Haikou New East Bridge (海口新东大桥 (Hǎikǒu Xīndōng Qiáo)) is an arch bridge over the Nandu River, Hainan, China. It connects Xinbu Island at the west to Dongying town and the rest of the province at the east.

The western end of the bridge connects to a new east-west road, part of Haidian No. 5 East Road, that cuts across Xinbu Island. This road is a prominent feature of the island, and connects this bridge to the Xinbu Bridge at the west of Xinbu Island.
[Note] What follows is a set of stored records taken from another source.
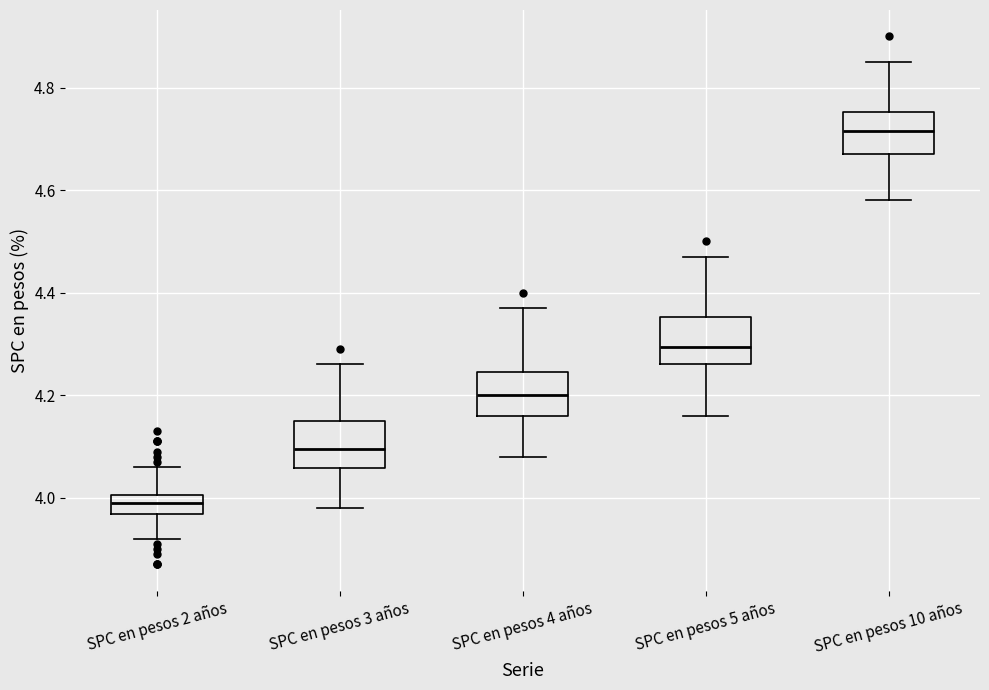

Reading left to right, transcribe this box plot: for each box, give where its median line is, the range the box spans, and where its two whiskers end, as read against the y-axis. The values are not printed on the chart, so give them approximately, as read against the axis.

SPC en pesos 2 años: median 4.00 (inside the box), box 3.96 to 4.00, whiskers 3.92 to 4.06
SPC en pesos 3 años: median 4.10, box 4.06 to 4.16, whiskers 3.98 to 4.26
SPC en pesos 4 años: median 4.20, box 4.16 to 4.24, whiskers 4.08 to 4.38
SPC en pesos 5 años: median 4.30, box 4.26 to 4.36, whiskers 4.16 to 4.48
SPC en pesos 10 años: median 4.72, box 4.68 to 4.76, whiskers 4.58 to 4.86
It allows traffic to go from Haidian Island, through Xinbu Island, and across the Haikou New East Bridge to the rest of the province in a nearly straight line via this wide, main road.

==Specifications==
This two-way bridge is 908 meters long and 30.5 metres wide. The automobile lanes are each 11.25 metres wide. The raised pedestrian sidewalks are 1.5 metres wide and the motorbike lanes, separated from the automobile traffic lanes for safety, are 2.5 metres wide. Down the centre of the bridge is a low, metal, physical barrier to separate the automobile lanes.

The overall bridge span between the two banks is made up of two sets of three 32-metre-long box girders linked to four single-beam sections of 60, 90, 90 and 60 metres in length, which in turn connect to two sets of four 32-metre-long box girders joined to five 32-metre-long box girders.

The speed limit is 60 kilometres per hour.